Ensuite, Cécile Vanderstappen opère la même analyse à propos de l’accueil des migrants qu’elle juge inégal et non solidaire. Pour étayer ce constat, elle énumère les réponses de l’Union européenne qui comprennent l’approche avec des « hotspots » (« centres de tri » des migrants), l’enfermement et le retour au pays (expulsions et retours volontaires), l’utilisation du règlement de Dublin (selon lequel la demande d’asile doit être instruite dans le premier pays d’accueil), l’échec de la relocalisation des migrants, ainsi que la criminalisation et la stigmatisation des migrants (dissuasion, création de campements informels, situation de bouc émissaire, etc.), autant de politiques qui coûtent très cher au gouvernement belge. À cela, elle oppose à nouveau la justice migratoire qui prône un processus solidaire permanent d’accueil, un arrêt de la logique de tri, une fermeture des centres fermés, une révision du règlement de Dublin, une augmentation du nombre de réinstallations, et des critères clairs et permanents pour les visas humanitaires.

Sur la question des métiers en pénurie et de la population active vieillissante de l’Union européenne, la chargée de recherche du CNCD-11.11.11 fustige également les réponses de l’Union européenne qui conjugue l’immigration choisie, la non régularisation des sans-papiers, la discrimination à l’embauche et la baisse de l’égalité des chances.
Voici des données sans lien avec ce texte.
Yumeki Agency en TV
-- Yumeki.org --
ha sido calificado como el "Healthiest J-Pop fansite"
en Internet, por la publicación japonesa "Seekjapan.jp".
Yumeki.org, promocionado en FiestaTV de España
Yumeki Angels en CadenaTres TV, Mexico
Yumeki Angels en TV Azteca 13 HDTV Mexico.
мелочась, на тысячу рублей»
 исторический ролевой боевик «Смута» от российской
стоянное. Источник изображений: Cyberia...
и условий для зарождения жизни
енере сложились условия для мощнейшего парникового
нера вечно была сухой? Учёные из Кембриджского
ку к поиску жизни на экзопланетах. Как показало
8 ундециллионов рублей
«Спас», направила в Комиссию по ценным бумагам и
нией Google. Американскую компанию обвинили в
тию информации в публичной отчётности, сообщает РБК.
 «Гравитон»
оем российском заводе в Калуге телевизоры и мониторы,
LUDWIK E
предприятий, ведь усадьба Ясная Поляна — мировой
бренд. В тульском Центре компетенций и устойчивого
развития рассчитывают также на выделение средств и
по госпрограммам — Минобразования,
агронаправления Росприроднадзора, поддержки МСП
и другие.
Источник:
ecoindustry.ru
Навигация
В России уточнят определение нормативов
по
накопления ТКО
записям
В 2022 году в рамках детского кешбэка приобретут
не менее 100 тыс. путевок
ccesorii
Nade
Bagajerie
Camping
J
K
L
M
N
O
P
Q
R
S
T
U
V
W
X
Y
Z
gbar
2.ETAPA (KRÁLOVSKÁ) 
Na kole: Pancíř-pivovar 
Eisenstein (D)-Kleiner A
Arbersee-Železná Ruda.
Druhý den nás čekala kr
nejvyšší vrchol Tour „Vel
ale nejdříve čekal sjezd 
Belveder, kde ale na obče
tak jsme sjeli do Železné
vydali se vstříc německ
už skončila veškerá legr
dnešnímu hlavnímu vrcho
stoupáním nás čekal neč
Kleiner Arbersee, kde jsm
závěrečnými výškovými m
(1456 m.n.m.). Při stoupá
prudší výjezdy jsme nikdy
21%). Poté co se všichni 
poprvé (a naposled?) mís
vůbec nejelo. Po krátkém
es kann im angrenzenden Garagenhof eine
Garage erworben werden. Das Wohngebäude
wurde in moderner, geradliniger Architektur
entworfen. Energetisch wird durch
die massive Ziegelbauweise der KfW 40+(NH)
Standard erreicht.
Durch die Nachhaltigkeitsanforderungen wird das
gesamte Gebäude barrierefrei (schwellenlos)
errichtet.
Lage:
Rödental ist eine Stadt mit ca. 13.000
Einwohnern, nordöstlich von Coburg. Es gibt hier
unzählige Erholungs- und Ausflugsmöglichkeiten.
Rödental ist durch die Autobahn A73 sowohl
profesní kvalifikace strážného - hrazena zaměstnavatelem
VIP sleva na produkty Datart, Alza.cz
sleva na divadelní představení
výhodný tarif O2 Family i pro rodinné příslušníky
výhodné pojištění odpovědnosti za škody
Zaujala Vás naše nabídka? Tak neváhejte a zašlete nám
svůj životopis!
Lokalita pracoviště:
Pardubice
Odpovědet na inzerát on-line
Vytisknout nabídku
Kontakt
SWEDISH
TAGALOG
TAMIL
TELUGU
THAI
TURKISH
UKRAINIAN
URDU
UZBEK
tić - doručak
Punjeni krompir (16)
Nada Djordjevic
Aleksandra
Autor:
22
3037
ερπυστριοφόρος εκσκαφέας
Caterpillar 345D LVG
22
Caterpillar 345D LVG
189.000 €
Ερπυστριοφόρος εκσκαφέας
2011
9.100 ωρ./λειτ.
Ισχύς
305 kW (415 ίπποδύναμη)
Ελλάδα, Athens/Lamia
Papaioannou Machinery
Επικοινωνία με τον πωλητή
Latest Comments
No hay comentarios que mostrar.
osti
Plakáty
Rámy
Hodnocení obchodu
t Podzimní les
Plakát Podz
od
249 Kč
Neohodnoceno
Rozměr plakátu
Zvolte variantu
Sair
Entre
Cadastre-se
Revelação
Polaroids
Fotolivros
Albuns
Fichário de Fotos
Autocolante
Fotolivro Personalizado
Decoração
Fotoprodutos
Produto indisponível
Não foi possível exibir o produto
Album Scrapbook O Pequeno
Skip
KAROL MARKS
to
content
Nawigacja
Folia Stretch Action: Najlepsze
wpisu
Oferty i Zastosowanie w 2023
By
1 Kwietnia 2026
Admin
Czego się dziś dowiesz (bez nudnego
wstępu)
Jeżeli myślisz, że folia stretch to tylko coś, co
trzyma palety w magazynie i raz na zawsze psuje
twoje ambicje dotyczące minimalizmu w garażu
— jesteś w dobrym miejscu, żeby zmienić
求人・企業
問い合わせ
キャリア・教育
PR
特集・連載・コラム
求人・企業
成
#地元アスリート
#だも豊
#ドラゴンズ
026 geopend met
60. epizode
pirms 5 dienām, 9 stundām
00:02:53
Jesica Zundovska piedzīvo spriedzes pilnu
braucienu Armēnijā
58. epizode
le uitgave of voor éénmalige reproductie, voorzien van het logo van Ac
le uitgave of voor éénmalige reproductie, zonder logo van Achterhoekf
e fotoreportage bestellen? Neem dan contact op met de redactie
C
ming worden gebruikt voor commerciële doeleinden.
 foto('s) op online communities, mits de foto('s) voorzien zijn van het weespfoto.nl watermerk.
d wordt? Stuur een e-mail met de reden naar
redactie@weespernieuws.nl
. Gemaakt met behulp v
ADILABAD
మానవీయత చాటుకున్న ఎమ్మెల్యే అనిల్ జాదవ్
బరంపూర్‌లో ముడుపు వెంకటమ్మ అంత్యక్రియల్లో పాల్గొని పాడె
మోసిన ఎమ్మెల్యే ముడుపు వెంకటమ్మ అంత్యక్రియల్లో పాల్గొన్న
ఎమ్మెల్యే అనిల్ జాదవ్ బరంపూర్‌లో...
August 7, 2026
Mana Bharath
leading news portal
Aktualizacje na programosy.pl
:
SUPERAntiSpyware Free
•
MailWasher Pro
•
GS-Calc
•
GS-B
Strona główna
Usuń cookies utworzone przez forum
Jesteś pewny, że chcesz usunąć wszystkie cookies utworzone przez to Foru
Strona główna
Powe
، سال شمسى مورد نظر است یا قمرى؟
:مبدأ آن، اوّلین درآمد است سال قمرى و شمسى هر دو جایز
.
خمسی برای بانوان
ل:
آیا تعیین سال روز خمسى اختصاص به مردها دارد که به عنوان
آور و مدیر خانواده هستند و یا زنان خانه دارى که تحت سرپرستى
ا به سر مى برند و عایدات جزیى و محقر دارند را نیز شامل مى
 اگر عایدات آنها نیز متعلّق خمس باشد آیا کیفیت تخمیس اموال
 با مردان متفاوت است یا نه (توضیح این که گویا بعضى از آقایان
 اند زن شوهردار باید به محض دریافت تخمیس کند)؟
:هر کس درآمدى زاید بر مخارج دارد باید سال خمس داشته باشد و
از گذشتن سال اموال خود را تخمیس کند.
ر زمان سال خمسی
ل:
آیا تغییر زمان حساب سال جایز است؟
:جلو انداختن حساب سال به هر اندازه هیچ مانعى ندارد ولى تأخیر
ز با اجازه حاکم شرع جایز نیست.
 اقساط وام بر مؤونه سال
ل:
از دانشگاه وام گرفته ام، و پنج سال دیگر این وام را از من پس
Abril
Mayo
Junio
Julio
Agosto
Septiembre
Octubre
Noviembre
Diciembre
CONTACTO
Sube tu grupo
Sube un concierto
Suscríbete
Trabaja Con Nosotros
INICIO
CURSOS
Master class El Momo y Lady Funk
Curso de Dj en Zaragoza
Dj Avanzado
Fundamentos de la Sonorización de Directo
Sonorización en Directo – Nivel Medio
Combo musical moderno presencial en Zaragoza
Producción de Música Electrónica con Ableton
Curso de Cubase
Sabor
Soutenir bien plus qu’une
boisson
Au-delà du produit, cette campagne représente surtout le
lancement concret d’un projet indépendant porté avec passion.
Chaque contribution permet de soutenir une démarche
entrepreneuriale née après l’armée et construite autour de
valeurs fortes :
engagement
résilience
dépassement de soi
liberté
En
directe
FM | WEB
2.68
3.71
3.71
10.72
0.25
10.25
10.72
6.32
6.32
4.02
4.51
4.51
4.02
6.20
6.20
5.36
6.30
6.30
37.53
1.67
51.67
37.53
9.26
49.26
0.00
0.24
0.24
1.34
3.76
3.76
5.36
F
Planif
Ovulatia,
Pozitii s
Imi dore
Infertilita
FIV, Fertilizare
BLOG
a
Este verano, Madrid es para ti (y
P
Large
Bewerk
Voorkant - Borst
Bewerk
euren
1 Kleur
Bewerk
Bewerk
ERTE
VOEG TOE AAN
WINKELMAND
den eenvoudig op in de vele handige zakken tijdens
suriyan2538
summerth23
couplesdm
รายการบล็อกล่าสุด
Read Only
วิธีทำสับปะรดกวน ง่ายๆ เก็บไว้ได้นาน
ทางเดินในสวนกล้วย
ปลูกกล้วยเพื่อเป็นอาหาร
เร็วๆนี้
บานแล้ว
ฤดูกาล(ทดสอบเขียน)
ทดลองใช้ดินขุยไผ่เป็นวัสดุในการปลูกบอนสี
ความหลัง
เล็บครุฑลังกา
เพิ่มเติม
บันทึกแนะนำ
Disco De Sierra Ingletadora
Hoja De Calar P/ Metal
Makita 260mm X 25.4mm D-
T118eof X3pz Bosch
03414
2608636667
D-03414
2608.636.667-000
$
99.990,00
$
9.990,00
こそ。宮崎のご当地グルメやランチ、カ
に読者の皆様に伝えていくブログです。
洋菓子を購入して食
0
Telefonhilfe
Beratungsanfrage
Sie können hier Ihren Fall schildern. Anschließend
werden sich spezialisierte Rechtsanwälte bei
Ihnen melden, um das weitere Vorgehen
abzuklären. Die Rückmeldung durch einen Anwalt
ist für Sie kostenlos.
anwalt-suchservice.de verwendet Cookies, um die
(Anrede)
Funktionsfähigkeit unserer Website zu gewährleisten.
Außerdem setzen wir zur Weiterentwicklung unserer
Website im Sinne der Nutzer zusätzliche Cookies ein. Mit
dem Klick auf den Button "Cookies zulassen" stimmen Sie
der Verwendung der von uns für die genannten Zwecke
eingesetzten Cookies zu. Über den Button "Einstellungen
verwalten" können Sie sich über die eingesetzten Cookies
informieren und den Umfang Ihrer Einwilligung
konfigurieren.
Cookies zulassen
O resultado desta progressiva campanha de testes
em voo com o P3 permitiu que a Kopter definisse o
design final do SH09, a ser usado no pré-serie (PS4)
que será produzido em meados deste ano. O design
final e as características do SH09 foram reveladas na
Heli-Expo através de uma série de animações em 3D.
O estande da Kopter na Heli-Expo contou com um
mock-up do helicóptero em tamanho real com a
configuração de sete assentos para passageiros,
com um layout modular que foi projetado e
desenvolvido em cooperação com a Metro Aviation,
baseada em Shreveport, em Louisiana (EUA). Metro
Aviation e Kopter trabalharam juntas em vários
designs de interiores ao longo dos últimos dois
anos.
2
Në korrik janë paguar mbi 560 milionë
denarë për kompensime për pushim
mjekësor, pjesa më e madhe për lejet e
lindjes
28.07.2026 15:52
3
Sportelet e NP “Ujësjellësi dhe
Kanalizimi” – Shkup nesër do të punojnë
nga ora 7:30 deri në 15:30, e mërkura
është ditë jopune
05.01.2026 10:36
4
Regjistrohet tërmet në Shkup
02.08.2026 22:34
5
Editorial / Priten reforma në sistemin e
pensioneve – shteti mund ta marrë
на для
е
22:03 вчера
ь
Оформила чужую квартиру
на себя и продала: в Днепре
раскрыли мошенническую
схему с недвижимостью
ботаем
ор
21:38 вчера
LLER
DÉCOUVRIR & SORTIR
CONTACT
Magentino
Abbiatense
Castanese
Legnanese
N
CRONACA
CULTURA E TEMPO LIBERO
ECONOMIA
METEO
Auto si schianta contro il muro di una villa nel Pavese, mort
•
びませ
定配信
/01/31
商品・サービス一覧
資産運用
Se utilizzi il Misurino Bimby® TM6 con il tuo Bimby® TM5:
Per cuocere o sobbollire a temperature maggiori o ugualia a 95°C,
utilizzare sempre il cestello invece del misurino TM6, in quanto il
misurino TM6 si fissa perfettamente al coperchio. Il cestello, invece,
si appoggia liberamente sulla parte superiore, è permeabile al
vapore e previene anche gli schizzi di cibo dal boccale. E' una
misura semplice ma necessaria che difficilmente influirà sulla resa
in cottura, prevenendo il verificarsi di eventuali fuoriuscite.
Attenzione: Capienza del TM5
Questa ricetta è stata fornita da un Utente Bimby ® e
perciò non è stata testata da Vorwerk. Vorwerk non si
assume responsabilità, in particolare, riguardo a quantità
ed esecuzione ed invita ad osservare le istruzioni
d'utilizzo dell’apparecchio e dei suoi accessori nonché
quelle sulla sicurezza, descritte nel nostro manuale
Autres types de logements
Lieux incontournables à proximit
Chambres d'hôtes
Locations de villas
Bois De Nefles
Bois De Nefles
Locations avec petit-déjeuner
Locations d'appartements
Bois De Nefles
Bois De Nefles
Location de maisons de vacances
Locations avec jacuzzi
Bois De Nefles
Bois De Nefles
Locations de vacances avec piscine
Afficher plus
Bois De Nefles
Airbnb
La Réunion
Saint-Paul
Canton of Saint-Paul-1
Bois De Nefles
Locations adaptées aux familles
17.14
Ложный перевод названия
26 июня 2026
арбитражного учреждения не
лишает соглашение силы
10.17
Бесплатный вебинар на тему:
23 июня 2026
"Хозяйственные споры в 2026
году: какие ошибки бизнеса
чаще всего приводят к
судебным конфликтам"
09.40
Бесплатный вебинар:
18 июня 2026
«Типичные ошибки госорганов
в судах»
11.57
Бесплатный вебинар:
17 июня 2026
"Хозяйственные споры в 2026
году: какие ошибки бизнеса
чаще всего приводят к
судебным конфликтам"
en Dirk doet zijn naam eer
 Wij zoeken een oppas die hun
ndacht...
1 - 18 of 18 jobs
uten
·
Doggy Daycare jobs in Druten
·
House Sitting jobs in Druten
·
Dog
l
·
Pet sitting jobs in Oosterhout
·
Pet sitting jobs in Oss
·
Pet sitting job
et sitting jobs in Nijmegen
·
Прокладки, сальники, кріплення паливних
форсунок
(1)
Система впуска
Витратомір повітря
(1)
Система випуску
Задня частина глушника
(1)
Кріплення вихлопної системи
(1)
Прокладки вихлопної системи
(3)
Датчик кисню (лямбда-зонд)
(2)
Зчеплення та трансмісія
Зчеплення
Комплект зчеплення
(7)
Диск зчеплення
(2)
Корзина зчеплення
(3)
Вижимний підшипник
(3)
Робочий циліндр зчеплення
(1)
À l’opposé, elle rappelle la position de justice migratoire qui souhaite l’ouverture de voies migratoires sûres et légales, l’application des normes internationales du travail qui induisent une protection, la mise en place de la norme « À travail égal, salaire égal » en lieu et place du dumping social, la rupture du lien entre le permis de séjour et le permis de travail, et l’augmentation de l’égalité des chances, via notamment l’équivalence des diplômes ou la facilitation de l’accès au parcours d’intégration.

Toutes ces mesures équivalent, selon elle, à la mise en pratique de trois principes importants : le respect des droits humains, le principe d’égalité/équité et la solidarité en matière d’accueil et de partage des ressources naturelles. Ces options s’opposent à trois injustices flagrantes : les inégalités sociales, l’absence d’accueil et les discriminations, notamment en terme de genre, les femmes, mais aussi les MENA (mineurs étrangers non accompagnés) subissant le plus de violences. Pour faire pression, le CNCD-11.11.11 a défini une campagne de sensibilisation qui s’articule en quatre axes. Celles-ci sont : la lutte contre les inégalités pour que chacun puisse vivre dignement, la mise en place de voies d’accès légales et sûres au sol européen, l’instauration de l’égalité des droits pour renforcer la cohésion sociale, et la diffusion d’un discours positif et juste sur les migrations.